## What to produce:
Every line of the listing below is to be repeated exactly; the pictures stay out.

## Provided entries:
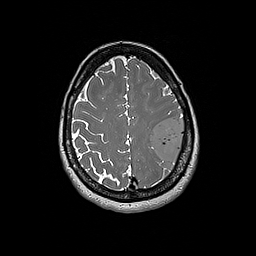
Brain MRI from a brain-tumour surgery series, one axial slice; position 60 of 192 along the scan axis; 1 mm slice thickness; 256 × 256 image matrix, field of view 250 × 250 mm. Case-level facts recorded for this patient, not image findings: histopathology: Glioblastoma; WHO grade: 4; IDH mutation: no; tumour location: Left Frontal.
Outlined on this slice (expert manual segmentation):
- tumour: box from (x=150, y=114) to (x=185, y=164) px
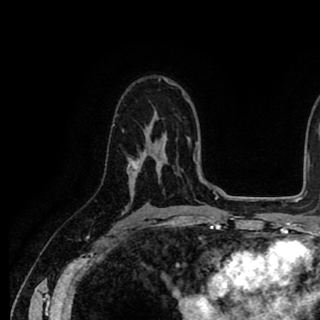
Breast MRI (dynamic contrast-enhanced), one axial slice. Slice 59 of 90 in the series (ordered by position). Cropped to one breast. Dynamic contrast-enhanced series, time point 2 of 8 at this slice position (early post-contrast). 1.5 T. TE 2.6 ms, TR 5.6 ms. 2 mm slice thickness. 320 × 320 image matrix, field of view 213 × 213 mm. Female patient.
Outlined on this slice (semi-automatic segmentation, software-assisted and operator-edited):
- enhancing-tissue mask used for the functional tumour volume (all voxels passing the contrast-enhancement thresholds inside the analysis volume; usually the tumour): bounding box [x1, y1, x2, y2] px = [128, 159, 138, 181]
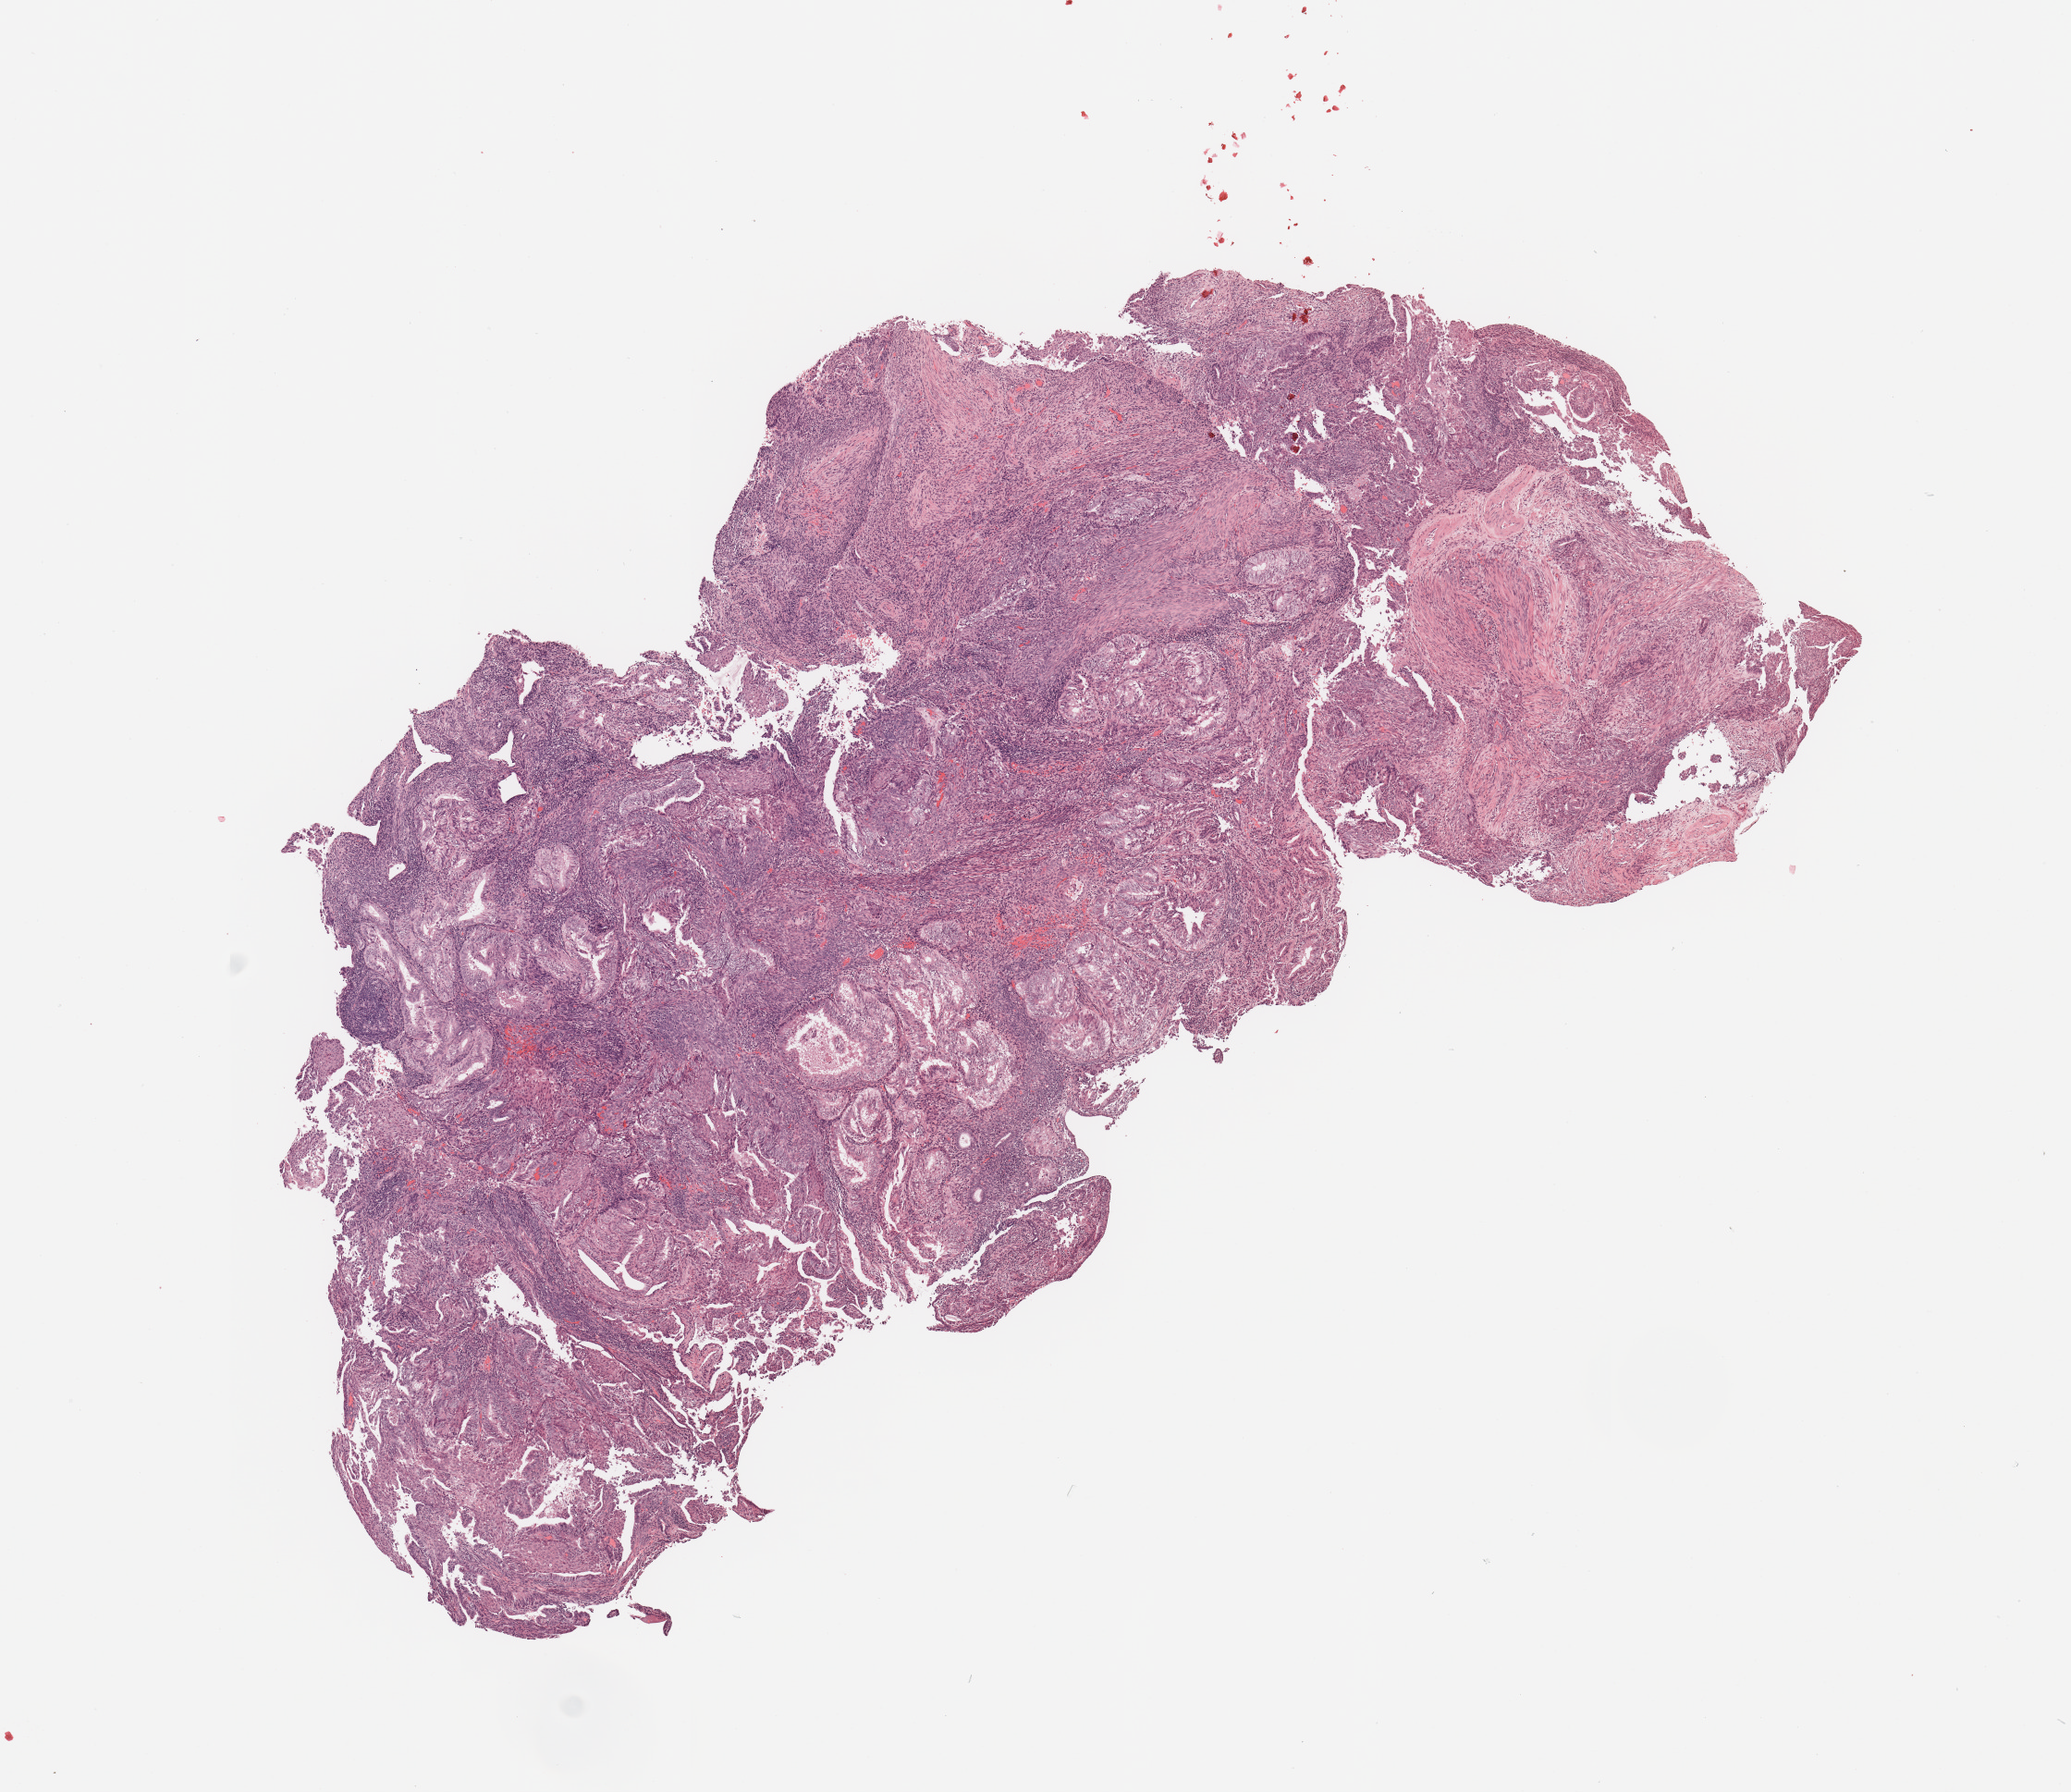
H&E-stained whole-slide image, low-resolution overview of the scanned area, about 8.9 x 7.7 mm. Tumour tissue sample, sampled site: uterus. Female, 63 y/o. Histologic grade: G1 (well differentiated). Slide review estimates, as recorded: tumour nuclei 85%, necrosis 0%.
- AJCC pathologic stage: I
- diagnosis: Endometrioid adenocarcinoma, NOS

## Result of this task:
Brain MRI from a brain-tumour surgery series, one axial slice; position 60 of 192 along the scan axis; 1 mm slice thickness; 256 × 256 image matrix, field of view 250 × 250 mm. Case-level facts recorded for this patient, not image findings: histopathology: Glioblastoma; WHO grade: 4; IDH mutation: no; tumour location: Left Frontal.
Outlined on this slice (expert manual segmentation):
- tumour: box from (x=150, y=114) to (x=185, y=164) px
Breast MRI (dynamic contrast-enhanced), one axial slice. Slice 59 of 90 in the series (ordered by position). Cropped to one breast. Dynamic contrast-enhanced series, time point 2 of 8 at this slice position (early post-contrast). 1.5 T. TE 2.6 ms, TR 5.6 ms. 2 mm slice thickness. 320 × 320 image matrix, field of view 213 × 213 mm. Female patient.
Outlined on this slice (semi-automatic segmentation, software-assisted and operator-edited):
- enhancing-tissue mask used for the functional tumour volume (all voxels passing the contrast-enhancement thresholds inside the analysis volume; usually the tumour): bounding box [x1, y1, x2, y2] px = [128, 159, 138, 181]
H&E-stained whole-slide image, low-resolution overview of the scanned area, about 8.9 x 7.7 mm. Tumour tissue sample, sampled site: uterus. Female, 63 y/o. Histologic grade: G1 (well differentiated). Slide review estimates, as recorded: tumour nuclei 85%, necrosis 0%.
- AJCC pathologic stage: I
- diagnosis: Endometrioid adenocarcinoma, NOS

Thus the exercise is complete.